Zazen is very much a physical practice: the body is never an insignificant detail, as if meditation were a matter of mind and spirit apart from body.  Why do we walk so slowly during kinhin?  So slow that I often feel I will lose my balance?  The point is to pay close attention to body, breath, and mind when you are walking just as when you are sitting.    

Can you tell when a person is “more spiritually developed”?   Does it show?   I guess I have just defined an enlightened person as someone with wisdom and a good heart.   Wisdom in Zen means the capacity to see that “form is emptiness, emptiness is form,” as the Heart Sutra teaches.   What would this “wisdom ad good heart” look like?   Probably like the spiritual qualities that all our great traditions have always prized: humility, kindness love, patience, forgiveness, understanding.  

The important thing about the teaching of rebirth, the part that seems true and that matters a great deal is that life continues.   That is, there is more to our lives than the little span of time between birth and death.   The teaching of rebirth tells us that our life and death are significant beyond their appearances, more significant than we know. 

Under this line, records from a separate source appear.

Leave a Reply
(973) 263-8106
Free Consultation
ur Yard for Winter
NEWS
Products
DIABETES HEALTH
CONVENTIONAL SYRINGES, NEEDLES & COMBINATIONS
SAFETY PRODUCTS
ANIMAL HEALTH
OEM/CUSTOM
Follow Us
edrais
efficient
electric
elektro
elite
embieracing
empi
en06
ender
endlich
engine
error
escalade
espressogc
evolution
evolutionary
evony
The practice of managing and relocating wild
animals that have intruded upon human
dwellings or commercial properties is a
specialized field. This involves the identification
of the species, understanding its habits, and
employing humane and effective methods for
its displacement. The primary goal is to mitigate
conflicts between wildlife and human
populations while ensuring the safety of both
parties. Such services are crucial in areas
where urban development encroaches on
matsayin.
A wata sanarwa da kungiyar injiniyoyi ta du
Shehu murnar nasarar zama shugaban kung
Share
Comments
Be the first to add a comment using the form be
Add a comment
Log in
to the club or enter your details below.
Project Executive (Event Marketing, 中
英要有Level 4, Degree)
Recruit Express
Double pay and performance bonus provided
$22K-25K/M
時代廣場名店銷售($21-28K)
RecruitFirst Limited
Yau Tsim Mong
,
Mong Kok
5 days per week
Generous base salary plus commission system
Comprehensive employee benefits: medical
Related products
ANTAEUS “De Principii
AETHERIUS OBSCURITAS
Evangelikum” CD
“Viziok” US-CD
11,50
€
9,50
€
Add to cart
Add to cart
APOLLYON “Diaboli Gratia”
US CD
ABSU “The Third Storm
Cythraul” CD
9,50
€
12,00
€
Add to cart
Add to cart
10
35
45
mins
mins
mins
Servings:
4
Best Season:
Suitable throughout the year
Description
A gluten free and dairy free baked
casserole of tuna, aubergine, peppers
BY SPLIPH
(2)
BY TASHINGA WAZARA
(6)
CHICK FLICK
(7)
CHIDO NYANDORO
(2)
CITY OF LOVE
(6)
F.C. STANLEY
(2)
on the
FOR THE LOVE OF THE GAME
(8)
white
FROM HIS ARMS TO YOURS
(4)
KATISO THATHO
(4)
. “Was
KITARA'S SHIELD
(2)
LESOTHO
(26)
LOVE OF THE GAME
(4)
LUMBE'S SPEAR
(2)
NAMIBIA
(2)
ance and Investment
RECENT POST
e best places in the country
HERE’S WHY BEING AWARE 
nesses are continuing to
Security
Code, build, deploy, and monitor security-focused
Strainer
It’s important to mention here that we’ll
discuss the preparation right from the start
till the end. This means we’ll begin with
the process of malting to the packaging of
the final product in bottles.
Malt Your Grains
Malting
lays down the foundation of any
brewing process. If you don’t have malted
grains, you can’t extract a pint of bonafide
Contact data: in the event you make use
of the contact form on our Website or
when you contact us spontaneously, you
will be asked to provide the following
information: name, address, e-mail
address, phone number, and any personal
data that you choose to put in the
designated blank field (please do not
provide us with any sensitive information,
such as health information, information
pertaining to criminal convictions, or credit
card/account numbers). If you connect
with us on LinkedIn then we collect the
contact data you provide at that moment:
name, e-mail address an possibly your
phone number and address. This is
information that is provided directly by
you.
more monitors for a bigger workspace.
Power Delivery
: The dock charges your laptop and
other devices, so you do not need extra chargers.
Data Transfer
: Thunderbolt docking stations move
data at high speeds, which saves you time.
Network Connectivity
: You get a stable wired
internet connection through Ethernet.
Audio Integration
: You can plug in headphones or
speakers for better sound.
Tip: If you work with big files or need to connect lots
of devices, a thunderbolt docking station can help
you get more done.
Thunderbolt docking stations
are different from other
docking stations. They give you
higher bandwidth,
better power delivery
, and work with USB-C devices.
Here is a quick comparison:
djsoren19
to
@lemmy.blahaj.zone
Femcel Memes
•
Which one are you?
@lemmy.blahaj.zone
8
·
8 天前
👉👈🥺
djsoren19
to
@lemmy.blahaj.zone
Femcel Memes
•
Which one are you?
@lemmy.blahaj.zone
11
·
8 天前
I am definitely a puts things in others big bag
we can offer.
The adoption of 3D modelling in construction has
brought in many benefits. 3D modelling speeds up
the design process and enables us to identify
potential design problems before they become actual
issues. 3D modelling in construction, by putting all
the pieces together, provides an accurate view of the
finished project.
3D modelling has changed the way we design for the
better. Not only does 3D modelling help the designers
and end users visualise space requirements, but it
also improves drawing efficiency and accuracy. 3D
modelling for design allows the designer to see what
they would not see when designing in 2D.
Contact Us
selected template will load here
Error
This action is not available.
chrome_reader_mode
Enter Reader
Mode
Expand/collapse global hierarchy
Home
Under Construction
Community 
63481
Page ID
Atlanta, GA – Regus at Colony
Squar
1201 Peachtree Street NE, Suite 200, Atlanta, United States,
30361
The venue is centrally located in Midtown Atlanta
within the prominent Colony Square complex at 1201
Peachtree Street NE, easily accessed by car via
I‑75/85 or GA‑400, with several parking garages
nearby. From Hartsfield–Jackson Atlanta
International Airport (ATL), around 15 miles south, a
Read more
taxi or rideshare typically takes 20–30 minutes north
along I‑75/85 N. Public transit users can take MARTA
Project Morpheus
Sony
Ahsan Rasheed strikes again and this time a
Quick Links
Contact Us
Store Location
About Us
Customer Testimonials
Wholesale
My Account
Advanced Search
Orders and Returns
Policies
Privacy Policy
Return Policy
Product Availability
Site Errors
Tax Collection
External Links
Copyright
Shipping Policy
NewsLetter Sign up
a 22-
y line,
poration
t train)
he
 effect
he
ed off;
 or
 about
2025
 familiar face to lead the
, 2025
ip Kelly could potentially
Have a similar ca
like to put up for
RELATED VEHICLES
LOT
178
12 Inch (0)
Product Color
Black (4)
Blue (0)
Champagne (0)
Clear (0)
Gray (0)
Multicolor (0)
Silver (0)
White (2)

To most Zen students, at first the teachings might seem odd or nonsensical though also at the same time intriguing, because you sense that there is something to them, but after you have practiced and studied a while, they do make sense, and you can discuss and think about them reasonably.   Our lives include many paradoxical and contradictory elements.   Things are usually not just one way, they are many ways at once.

How will Zen practice affect my family relationship?  My work relationships?   The effectiveness of your practice will show up at home.  I believe and have seen much corroborating evidence, that Zen practice makes you a better husband or wife, father, or mother.   It makes you more attuned emotionally, kinder, more patient, more caring and loving, more able to be present, even when the going gets tough, even when you have an impulse not to be.

Why does Zen have such a close connection to various art forms, like haiku and flower arranging, for example?   As Zen developed in China, it co-evolved with Taoism and the Chinese arts, most notably calligraphy, painting, and poetry.   Zen priests always wrote poetry and did calligraphy.   Some experts claim that in the West, art depicts the external, while in Asia, art evokes the inner sense of things, their spirit or soul.

Doshin, I am finishing this book.   There is much work to do about the tremendous suffering in this world: poverty, social injustice, war, environmental destruction.   Isn’t it selfish to spend a lot of time just sitting and staring at the wall without helping anybody else?    Thank you for sending me this book and for your compassion, kindness, and love.